Semdroid - Semantic Android Application Analysis Using Machine Learning (Master's Thesis, 2014)
Semdroid is a static Android application analysis framework that allows to detect certain functionality included in applications, like cryptographic code or SMS functionality.
- Android applications are disassembled and the structure is reconstructed.
- Several analysis plugins dissect the application and report their findings.
- The application's components can be analyzed separately.
- Plugins can be based on any static analysis approach.
- We proposed a new analysis approach based on machine learning: the Semantic Pattern Analysis.
- New plugins can easily be added - just create a new configuration file.
- Semdroid can be used on a personal computer, or can be directly deployed onto an Android device for on-device analysis of installed applications.

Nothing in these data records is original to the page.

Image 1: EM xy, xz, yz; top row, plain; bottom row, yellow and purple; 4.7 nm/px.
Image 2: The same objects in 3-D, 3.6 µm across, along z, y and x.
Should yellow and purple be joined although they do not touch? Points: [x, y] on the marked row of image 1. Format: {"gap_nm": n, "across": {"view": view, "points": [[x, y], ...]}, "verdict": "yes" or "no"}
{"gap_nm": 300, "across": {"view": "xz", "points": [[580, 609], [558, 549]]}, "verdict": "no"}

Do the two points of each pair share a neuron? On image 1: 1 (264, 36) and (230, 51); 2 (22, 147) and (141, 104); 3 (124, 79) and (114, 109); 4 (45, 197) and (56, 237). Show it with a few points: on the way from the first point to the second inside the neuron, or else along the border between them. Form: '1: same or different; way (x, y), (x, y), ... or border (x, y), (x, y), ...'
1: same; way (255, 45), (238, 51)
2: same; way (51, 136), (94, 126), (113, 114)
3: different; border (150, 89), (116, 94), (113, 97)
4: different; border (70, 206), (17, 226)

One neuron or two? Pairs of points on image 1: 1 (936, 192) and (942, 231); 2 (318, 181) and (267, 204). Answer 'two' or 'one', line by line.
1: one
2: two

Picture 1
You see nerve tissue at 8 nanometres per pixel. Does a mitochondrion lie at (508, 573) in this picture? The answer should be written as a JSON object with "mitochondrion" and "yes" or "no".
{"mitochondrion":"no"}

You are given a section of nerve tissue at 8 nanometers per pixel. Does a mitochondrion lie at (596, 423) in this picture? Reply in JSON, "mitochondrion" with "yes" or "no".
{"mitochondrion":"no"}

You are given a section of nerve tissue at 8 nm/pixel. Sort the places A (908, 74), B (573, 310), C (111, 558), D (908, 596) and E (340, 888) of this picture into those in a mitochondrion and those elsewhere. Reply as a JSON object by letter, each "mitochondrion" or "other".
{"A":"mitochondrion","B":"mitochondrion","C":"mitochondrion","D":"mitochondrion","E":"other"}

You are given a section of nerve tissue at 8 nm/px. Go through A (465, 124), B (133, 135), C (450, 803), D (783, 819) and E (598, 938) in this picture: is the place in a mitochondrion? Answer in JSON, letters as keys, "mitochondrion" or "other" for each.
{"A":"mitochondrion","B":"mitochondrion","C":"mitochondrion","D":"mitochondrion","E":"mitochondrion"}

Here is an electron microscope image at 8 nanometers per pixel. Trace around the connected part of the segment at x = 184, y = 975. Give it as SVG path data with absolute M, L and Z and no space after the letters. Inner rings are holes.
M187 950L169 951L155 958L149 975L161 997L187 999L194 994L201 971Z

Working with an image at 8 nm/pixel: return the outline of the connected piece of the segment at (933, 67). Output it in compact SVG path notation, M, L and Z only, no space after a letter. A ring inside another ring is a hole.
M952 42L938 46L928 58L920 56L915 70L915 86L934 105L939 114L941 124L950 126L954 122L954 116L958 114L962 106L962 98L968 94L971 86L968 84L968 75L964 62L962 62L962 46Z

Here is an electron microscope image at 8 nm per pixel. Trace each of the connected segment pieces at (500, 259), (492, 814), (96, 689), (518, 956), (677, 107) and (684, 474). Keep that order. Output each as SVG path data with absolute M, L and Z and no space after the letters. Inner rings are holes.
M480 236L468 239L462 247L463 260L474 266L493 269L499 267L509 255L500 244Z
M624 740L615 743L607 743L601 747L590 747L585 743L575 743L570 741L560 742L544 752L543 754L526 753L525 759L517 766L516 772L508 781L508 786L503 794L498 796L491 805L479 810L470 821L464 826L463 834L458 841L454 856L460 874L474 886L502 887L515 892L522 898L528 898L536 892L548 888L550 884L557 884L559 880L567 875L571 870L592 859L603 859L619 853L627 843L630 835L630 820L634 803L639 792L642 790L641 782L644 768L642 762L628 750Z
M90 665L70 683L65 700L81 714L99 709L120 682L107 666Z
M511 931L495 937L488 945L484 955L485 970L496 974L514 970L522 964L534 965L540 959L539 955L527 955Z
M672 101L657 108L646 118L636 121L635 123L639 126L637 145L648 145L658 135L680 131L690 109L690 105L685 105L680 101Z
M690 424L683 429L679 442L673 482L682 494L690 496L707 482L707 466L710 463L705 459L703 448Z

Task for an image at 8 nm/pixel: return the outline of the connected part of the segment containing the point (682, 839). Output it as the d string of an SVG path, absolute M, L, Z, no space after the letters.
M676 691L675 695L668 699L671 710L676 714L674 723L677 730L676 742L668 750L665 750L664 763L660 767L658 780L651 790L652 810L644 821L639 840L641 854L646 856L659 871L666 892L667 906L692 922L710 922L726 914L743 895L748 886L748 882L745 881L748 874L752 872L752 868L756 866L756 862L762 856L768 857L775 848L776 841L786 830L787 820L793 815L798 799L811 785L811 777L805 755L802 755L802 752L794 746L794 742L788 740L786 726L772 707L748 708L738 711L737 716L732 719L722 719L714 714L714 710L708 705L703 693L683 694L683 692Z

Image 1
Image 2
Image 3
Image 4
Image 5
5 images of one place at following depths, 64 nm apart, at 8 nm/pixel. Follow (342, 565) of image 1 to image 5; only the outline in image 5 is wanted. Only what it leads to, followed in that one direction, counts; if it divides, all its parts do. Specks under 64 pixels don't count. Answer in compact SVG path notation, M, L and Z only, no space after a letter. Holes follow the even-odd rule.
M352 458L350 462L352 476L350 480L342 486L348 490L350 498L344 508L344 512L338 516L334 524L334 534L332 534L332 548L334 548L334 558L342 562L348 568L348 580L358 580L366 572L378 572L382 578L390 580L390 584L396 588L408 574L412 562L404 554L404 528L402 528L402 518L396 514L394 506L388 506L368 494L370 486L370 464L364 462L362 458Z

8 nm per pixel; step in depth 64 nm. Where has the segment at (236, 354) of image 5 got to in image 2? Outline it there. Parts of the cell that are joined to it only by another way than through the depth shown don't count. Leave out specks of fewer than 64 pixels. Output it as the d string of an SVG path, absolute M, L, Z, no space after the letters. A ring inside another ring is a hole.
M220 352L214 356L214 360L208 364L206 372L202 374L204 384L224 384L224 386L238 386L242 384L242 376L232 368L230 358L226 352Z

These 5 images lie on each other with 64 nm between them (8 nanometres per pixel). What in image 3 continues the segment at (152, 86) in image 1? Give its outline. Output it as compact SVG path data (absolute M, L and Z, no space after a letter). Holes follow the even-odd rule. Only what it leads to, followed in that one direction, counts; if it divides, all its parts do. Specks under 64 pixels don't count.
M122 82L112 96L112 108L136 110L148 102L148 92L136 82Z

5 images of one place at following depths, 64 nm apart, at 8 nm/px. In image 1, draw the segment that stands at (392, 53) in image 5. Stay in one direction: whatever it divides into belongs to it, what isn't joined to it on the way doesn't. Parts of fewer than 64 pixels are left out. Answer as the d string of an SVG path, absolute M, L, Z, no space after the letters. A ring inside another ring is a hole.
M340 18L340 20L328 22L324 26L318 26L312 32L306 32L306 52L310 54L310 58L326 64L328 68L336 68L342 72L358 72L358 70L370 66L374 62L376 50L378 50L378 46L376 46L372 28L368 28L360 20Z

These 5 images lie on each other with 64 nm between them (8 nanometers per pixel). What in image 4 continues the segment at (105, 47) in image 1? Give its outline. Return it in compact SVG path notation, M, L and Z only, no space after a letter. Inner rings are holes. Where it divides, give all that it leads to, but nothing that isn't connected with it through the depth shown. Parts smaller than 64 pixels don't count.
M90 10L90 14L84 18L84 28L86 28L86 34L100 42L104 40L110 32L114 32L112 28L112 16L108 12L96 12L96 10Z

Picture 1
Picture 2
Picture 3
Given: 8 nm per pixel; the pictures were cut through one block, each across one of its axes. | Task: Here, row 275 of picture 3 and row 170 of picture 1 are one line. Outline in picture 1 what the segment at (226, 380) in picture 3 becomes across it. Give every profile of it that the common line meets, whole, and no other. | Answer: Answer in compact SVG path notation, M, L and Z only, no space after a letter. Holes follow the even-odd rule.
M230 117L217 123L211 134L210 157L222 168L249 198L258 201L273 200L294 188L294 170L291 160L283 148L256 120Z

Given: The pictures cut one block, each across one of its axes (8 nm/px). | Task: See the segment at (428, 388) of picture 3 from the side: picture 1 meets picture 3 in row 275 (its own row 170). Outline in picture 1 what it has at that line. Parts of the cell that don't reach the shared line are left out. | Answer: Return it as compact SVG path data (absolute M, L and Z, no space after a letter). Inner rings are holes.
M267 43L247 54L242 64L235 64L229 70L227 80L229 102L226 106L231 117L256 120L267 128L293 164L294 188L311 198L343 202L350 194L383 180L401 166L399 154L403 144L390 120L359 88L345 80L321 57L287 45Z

Learn more Source code on GitHub
Android Security (2013 – now)
Performed several Android security assessments and implemented malware detection mechanisms:
- On-device network traffic analysis:
- Developed an Android application that monitors network traffic in real time and checks if sensitive data is sent to a remote server.
- Additional checks detect hashed sensitive data (e.g., MD5, SHA-1, SHA-256, etc.).
- Power consumption-based malware detection (see publication):
- Modified and tweaked PowerTutor in order to get power traces.
- By using machine learning, we can classify applications running on the device.
- Implemented application for real-time SMS tampering detection (forward / discard SMS, SMS commands: e.g., return phone location).
- Detecting SMS catchers and sniffers (see publication).
- Analyzing the built-in encryption systems of the Android platform (see publication).
Ricochet Robots (2011)
Ricochet Robots is a board game where the players have to find the shortest path to a given target field by moving different robots.
- Goal: find the best solution as fast as possible.
- Implemented the playable game in Java, including a customizable user interface (Java Swing toolkit).
- Developed several heuristics that work together to solve the NP-complete problem.
- Found solutions can be displayed step by step or automatically.
- Great results: the shortest solutions can be found very efficiently (< 10 ms for most scenarios).